Autor: Dani Segarra, CX Ambassador y fundador de CXLAB

Todavía recuerdo a Michael Knight (David Hasselhoff) acercándose su reloj a la boca y pronunciando: «KITT, te necesito».

Claro que por aquel entonces no sabía que ese reloj era un smartwatch y que KITT era un coche autónomo con un sistema de inteligencia artificial. Todo «eso» que era ciencia ficción en 1982, cuarenta años después es una realidad.

Pero es tan nuevo todavía que en todos los ámbitos están intentando descifrar el puzzle de cómo aprovechar toda esta tecnología para llevar sus respectivas disciplinas al siguiente nivel.

Y lo mismo estamos haciendo en experiencia de cliente.

Nosotros, los que nos dedicamos a la experiencia de cliente, lo que queremos es usar la IA para conseguir, idealmente, dos objetivos: (1) mejorar la experiencia y (2) abaratar costes de la atención.

Pero, como te explicaré a continuación, lograr estos dos objetivos al mismo tiempo no es tan fácil.

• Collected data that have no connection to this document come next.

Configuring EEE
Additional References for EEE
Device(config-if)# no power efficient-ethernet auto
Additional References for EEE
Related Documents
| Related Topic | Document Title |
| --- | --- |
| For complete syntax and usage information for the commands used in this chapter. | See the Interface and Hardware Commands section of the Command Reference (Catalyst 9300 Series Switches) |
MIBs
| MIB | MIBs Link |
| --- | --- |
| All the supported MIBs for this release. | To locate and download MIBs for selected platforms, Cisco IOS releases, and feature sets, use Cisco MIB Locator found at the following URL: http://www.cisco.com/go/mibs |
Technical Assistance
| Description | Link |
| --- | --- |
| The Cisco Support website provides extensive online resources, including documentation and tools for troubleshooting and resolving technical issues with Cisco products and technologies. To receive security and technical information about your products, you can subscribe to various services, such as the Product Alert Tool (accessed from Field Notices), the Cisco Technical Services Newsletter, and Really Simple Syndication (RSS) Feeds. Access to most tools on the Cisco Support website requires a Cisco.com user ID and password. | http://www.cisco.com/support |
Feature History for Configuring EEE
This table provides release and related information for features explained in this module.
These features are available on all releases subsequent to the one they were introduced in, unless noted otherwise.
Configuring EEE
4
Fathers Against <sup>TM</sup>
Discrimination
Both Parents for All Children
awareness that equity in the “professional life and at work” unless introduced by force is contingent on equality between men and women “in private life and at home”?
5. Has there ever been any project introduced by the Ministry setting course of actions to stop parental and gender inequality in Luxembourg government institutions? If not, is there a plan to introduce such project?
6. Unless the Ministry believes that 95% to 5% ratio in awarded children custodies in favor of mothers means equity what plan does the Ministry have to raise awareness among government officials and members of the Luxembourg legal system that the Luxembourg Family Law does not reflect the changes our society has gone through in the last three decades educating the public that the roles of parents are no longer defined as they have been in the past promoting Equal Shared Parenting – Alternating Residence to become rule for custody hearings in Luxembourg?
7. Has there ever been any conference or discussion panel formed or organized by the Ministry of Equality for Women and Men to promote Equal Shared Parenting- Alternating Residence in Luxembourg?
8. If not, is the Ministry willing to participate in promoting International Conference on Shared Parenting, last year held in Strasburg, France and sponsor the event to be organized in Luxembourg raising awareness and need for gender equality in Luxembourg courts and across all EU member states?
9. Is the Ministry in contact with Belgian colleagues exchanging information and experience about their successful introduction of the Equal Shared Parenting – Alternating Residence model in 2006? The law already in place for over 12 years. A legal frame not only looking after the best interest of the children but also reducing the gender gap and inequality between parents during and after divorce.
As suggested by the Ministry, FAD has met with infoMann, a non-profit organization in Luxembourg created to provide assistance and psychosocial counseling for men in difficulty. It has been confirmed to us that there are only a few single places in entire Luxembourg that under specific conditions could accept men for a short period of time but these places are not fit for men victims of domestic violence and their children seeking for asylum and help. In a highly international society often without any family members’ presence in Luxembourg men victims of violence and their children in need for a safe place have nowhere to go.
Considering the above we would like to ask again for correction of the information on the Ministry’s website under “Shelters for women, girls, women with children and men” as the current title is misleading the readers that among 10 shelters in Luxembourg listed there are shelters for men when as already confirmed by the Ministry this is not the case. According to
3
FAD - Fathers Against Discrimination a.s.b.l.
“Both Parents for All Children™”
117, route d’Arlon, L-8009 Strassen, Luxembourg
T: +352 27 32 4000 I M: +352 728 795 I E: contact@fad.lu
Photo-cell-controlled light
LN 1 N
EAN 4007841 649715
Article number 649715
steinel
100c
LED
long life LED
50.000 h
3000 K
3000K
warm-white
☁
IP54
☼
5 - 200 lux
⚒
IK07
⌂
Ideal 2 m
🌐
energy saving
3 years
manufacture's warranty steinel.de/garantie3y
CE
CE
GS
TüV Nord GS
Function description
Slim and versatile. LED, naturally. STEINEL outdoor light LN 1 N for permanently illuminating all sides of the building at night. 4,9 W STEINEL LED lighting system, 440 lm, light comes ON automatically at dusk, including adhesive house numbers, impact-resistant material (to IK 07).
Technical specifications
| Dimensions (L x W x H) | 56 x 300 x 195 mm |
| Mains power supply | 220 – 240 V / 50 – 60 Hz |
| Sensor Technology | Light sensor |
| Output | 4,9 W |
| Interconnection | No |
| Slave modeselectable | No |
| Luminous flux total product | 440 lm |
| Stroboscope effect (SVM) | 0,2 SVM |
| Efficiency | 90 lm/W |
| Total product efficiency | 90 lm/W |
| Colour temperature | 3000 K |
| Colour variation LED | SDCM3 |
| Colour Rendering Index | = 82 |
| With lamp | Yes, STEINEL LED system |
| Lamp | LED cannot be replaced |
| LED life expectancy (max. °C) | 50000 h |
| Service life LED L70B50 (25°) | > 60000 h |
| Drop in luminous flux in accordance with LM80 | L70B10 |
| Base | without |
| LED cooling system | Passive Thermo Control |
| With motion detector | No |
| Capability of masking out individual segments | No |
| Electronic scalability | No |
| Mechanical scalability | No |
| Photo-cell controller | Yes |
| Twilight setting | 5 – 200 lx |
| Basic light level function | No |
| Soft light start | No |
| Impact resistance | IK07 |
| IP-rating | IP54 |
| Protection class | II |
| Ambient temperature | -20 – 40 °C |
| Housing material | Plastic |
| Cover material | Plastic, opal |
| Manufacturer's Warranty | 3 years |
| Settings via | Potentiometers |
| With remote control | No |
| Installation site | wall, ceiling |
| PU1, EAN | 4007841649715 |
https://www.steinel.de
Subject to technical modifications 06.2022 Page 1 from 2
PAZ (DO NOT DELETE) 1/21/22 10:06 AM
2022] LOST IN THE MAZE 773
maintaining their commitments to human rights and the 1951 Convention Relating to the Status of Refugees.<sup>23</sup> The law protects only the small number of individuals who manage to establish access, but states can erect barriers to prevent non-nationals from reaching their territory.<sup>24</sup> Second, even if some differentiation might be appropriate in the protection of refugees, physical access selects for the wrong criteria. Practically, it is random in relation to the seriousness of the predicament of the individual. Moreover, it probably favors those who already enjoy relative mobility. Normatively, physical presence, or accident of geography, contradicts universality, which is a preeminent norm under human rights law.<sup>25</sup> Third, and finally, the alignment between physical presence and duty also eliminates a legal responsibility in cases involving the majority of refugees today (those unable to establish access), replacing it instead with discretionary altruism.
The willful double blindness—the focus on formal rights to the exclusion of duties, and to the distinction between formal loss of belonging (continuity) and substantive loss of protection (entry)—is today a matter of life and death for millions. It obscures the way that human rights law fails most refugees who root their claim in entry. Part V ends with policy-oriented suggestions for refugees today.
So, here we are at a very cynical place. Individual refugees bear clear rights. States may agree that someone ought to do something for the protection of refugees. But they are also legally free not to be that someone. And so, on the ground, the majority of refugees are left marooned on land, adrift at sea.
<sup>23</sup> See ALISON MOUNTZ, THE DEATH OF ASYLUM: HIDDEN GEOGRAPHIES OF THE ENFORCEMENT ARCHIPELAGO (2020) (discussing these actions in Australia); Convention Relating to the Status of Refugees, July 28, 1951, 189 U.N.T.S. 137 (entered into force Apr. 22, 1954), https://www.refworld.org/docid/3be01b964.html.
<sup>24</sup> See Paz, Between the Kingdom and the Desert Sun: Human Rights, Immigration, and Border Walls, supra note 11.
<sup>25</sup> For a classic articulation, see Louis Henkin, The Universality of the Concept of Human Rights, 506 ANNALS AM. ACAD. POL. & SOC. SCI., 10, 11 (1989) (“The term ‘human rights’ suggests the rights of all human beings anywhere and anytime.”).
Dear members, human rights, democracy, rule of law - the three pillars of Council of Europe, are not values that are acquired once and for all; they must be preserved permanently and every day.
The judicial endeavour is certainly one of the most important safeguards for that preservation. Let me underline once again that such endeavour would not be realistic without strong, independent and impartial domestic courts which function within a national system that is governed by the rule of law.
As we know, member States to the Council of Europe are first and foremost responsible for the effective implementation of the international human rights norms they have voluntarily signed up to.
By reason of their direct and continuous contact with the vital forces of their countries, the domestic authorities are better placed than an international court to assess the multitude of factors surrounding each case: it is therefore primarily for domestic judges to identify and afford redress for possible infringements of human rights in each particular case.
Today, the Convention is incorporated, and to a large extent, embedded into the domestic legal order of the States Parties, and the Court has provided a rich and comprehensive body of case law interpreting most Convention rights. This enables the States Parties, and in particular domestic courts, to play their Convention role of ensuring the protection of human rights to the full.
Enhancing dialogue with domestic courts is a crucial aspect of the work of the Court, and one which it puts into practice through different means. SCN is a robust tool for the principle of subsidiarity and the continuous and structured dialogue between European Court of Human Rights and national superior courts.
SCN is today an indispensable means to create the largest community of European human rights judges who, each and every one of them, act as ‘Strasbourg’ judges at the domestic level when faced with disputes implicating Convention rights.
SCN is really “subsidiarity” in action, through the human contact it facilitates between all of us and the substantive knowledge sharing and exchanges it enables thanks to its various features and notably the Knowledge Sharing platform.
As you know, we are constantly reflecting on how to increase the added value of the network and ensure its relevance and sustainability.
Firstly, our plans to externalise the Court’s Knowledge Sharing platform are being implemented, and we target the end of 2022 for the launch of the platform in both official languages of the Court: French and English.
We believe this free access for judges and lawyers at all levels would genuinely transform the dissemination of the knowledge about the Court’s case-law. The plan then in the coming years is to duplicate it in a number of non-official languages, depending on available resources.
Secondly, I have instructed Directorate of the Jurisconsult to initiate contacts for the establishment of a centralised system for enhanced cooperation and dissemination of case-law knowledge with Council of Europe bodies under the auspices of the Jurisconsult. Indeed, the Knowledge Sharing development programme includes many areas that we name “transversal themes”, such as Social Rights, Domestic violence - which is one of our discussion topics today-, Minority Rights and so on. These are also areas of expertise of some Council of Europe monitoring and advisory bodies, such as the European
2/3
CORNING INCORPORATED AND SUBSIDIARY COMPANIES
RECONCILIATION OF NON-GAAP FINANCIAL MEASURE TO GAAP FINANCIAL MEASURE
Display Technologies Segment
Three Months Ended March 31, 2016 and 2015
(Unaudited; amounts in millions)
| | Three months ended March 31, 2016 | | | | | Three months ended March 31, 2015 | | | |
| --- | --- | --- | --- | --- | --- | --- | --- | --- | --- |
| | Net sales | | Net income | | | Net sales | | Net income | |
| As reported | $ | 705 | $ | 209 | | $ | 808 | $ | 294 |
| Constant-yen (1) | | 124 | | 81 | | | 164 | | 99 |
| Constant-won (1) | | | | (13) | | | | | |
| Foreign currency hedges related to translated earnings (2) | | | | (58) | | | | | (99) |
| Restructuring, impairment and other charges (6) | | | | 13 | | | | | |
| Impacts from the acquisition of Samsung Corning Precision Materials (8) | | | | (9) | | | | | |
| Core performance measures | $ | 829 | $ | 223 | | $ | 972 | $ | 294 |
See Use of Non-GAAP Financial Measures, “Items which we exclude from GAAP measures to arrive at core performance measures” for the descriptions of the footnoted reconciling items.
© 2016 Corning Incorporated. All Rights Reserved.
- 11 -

¿Qué lugar debe ocupar la IA en la atención al cliente?

Si le pudiéramos preguntar a las empresas qué lugar le están dando la IA en la CX, la respuesta sería: «Poniendo la IA delante del cliente, claro».

Y es esto lo que me gustaría cuestionar, si realmente ponerla delante del cliente es la mejor opción que tenemos.

Ya comentaba que cuando hablamos del uso de tecnología podemos apuntar a dos objetivos: (1) la mejora de la experiencia y (2) el ahorro en costes.

El problema es que no van de la mano, al menos no a corto o medio plazo.

Esto se ve claramente con el uso de los chatbots, que están tan de moda en la atención al cliente.

La enorme mayoría de las empresas están poniendo a los chatbots delante del cliente. Esto, desde el punto de vista económico, tiene mucho sentido: los chatbots son baratos, no tienen sindicatos, no se ponen enfermos y además puede hablar con cientos de personas simultáneamente y manejar en pocos segundos toneladas de información.

Pero como decía, ahorro y mejora de la experiencia no van siempre de la mano.

Cuando ponemos los chatbots delante del cliente, además de sus virtudes, también se expone su principal defecto: la incapacidad para conectar con las personas, de mostrar empatía y de dejar una huella emocional positiva en el cliente.

Es decir, está bien que la capacidad de gestión que tiene, pero la interacción que genera es impersonal, fría y carente de afecto.

Cuando se pone la IA delante del cliente se está sustituyendo lo mejor de las personas por lo peor de la tecnología. Se elimina la habilidad de las personas para crear conexiones genuinas, y se expone lo peor de la IA, que es precisamente, su nula capacidad para crear conexiones afectivas.

Por todo esto, mi punto de vista es que, para aprovechar realmente la IA, no hay que ponerla delante del cliente, sino detrás del empleado que atiende al cliente.

Te explico cómo hacerlo.

Un mayordomo muy eficaz

IBM ha desarrollado el IBM Project Debater, un sistema de IA que es capaz de debatir sobre un tema del que no tenía ni idea segundos antes. Para ello escanea en pocos segundos cientos de millones de artículos en la web y, finalmente, articula una argumentación coherente.

Ahora imagina esto por un momento: tener detrás de cada persona de la primera línea un asistente tan potente como el IMB Project Debater, capaz de filtrar la información más relevante sobre el cliente, hacer análisis predictivos sobre su posible estado de ánimo o de hacer ofertas especiales en función de su ciclo de vida del cliente.

Pero, eso sí, dejando la parte humana de interpretar y conectar a las personas.

Las dos lecciones de El Coche Fantástico

Si queremos aprovechar la IA, El Coche Fantástico nos aporta dos grandes lecciones.

La primera es que, por muy fabuloso que fuera el KITT, quien estaba al volante, dirigiendo el vehículo, era un ser humano, Michael Knight.

La segunda reflexión, es que por muy fantástico que fuera KITT con su sistema de IA, no dejaba de ser un vehículo. Algo que usaba Michael Knight para lograr un determinado objetivo. Es decir, la tecnología es un medio, no un fin.

La IA puede ayudar a las compañías a llevar la CX al siguiente nivel, pero si la ponemos en el lugar correcto: al servicio de la primera línea más que al servicio del cliente final. La IA puede hacer todo el trabajo sucio y dejar que las personas pongan el broche de oro: crear conexiones humanas.